Tried on 28.0.2 and latest 30.0.1 versions.
Create first DRF:
rf1 <- h2o.randomForest(
model_id="first_drf1_x1",
x = f2,
y = r1,
training_frame = train1,
validation_frame = valid1,
ntrees = 49,
nfolds = 5,
seed = 1
)
Train it and they try to continue training from this model like this:
rf2 <- h2o.randomForest(
model_id="second_drf1_x2",
x = f2,
y = r1,
training_frame = train2,
validation_frame = valid2,
ntrees = (49+50),
nfolds = 5,
checkpoint = "first_drf1_x1",
seed = 1
)
Immediately in logs this can be seen:
POST /3/ModelBuilders/drf, parms: {model_id=second_drf1_x2, validation_frame=RTMP_sid_aea1_16, response_column=pcs7_e_dt_4010u, training_frame=RTMP_sid_aea1_14, seed=1, nfolds=5, ntrees=99, ignored_columns=["ts","leve_batch_nbr"], checkpoint=first_drf1_x1}
04-30 10:20:34.601 127.0.0.1:54321 55804 FJ-1-5 INFO: Creating 5 cross-validation splits with random number seed: 1
04-30 10:20:34.612 127.0.0.1:54321 55804 FJ-1-5 ERRR: _weights_column: Weights column '__internal_cv_weights__' not found in the training frame
When the first model created, there are 5 CV models created and they have that internal field set like this:
“_weights_column":"internal_cv_weights",
but when main first model is trained then :
Building main model.
...
“_weights_column":null,
I've opened a bug in h2o jira, but maybe somebody already has seen this issue and have a workaround. If nfolds set to 0 (disabling cross validation) - then everything works just fine
You would need to have nfolds
disabled. As the docs say "Cross-validation is not currently supported for checkpointing."

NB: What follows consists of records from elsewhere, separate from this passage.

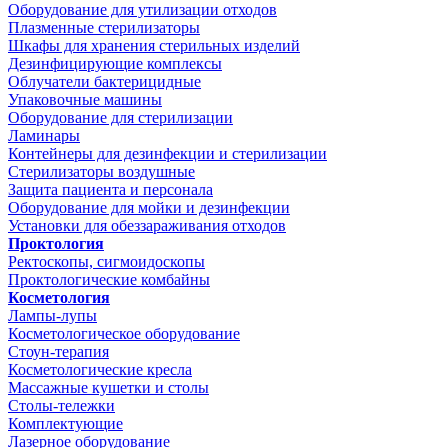
Оборудование для утилизации отходов
Плазменные стерилизаторы
Шкафы для хранения стерильных изделий
Дезинфицирующие комплексы
Облучатели бактерицидные
Упаковочные машины
Оборудование для стерилизации
Ламинары
Контейнеры для дезинфекции и стерилизации
Стерилизаторы воздушные
Защита пациента и персонала
Оборудование для мойки и дезинфекции
Установки для обеззараживания отходов
Проктология
Ректоскопы, сигмоидоскопы
Проктологические комбайны
Косметология
Лампы-лупы
Косметологическое оборудование
Стоун-терапия
Косметологические кресла
Массажные кушетки и столы
Столы-тележки
Комплектующие
Лазерное оборудование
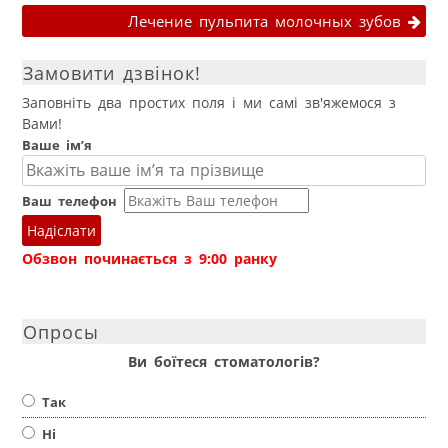
Лечение пульпита молочных зубов
Замовити дзвінок!
Заповніть два простих поля і ми самі зв'яжемося з
Вами!
Ваше ім’я
Ваш телефон
Надіслати
Обзвон починається з 9:00 ранку
Опросы
Ви боїтеся стоматологів?
Так
Ні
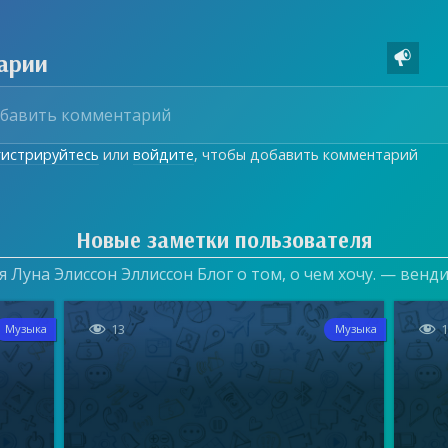
арии

гистрируйтесь
или
войдите
, чтобы добавить комментарий
Новые заметки пользователя
 Луна Элиссон Эллиссон Блог о том, о чем хочу. — венд


13
Музыка
Музыка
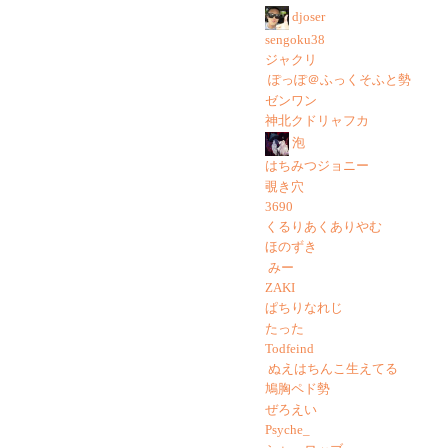
djoser
sengoku38
ジャクリ
ぽっぽ＠ふっくそふと勢
ゼンワン
神北クドリャフカ
泡
はちみつジョニー
覗き穴
3690
くるりあくありやむ
ほのずき
みー
ZAKI
ぱちりなれじ
たった
Todfeind
ぬえはちんこ生えてる
鳩胸ペド勢
ぜろえい
Psyche_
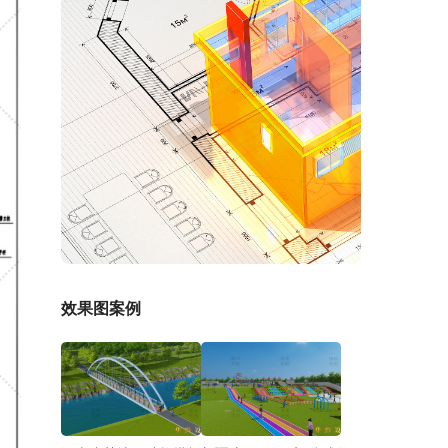
效果图案例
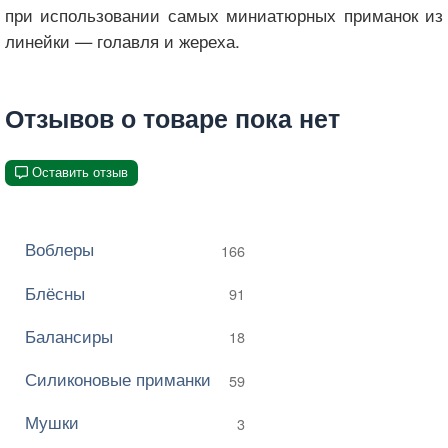
при использовании самых миниатюрных приманок из
линейки — голавля и жереха.
Отзывов о товаре пока нет
Оставить отзыв
Воблеры
166
Блёсны
91
Балансиры
18
Силиконовые приманки
59
Мушки
3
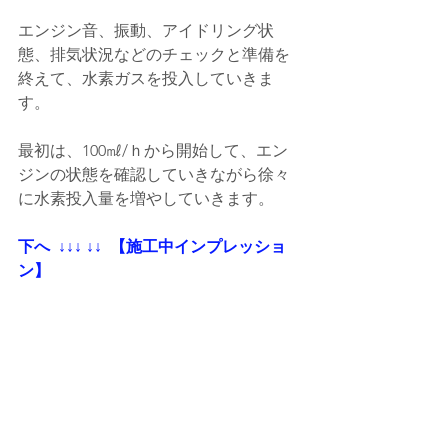
エンジン音、振動、アイドリング状
態、排気状況などのチェックと準備を
終えて、水素ガスを投入していきま
す。
最初は、100㎖/ｈから開始して、エン
ジンの状態を確認していきながら徐々
に水素投入量を増やしていきます。
下へ  ↓↓↓ ↓↓  【施工中インプレッショ
ン】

If you are using new data, it may not make much sense to start from an old model for DRF. The old/original trees (1-49) won't benefit from the additional observations from the new data. The new trees after the checkpoint (50-99) will have the additional observations. So half your trees will be lacking some predictive info which can create some bias in your scoring.